For my first semester of my Junior year, I went abroad to the University of East Anglia. One of my classes there was Information Retrieval, taught by Professor Stephen Cox and Dr. Dan Smith. This was one of my assignments, and shares some code that later became part of my spam classification assignment. I would like to thank them for graciously allowing me to keep and show my results, and allowing me to do this project as an alternate examination.

This project was a project for me in particular, done in place of a normal exam. UEA did their exams at the end of the year and I would not be staying for the whole year. Search Light was inspired by OS X's Spot Light, which searches the computer for documents related to a query. However, Spot Light does not return documents listed by relevance.

Search Light is given a directory (or multiple) that it will recursively scan for text files, and then process them. Once complete, the user can give search light a query and it will return documents sorted by their relevance to the original query. Some tricks to give better results, such as Rocchio and stemming, are also available.

You can download the Search Light jar here.

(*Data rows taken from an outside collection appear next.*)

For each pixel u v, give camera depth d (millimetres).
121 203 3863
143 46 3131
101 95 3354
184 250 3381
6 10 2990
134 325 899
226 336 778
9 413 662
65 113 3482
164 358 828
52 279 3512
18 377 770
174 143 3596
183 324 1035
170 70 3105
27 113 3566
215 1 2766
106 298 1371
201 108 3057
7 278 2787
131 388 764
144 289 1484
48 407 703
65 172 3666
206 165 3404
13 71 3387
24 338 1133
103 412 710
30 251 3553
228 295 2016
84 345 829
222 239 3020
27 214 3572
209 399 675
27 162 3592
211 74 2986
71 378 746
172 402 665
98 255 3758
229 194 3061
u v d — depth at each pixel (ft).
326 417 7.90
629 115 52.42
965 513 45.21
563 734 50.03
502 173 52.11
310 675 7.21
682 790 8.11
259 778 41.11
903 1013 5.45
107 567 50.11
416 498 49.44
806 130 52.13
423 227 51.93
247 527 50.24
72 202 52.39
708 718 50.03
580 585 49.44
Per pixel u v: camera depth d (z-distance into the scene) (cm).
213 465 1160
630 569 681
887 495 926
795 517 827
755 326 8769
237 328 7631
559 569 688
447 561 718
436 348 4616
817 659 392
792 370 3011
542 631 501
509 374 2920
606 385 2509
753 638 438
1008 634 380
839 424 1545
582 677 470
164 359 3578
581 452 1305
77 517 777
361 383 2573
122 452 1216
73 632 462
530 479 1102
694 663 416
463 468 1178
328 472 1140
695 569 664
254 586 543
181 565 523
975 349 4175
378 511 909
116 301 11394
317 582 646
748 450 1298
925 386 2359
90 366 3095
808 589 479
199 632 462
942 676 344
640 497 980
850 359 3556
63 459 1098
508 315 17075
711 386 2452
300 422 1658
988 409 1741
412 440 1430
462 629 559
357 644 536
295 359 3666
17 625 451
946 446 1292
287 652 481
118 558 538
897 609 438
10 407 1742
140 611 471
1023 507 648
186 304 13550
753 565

Search Light was tested with the Reuters-21578 corpus with excellent results. To use Search light, go to File->Add Folders to add the folder you want to recursively scan to text files. Once complete (A dialog box will show up if it takes a longer amount of time), click File-> Build Index. Once that is complete, you can type in a query and hit search. Double click on the result to open it up in the default viewer on your computer. For best results, go to Edit->Feature Selection and select either stemming or stop list + stemming before you build the index. You can re build the index at any time.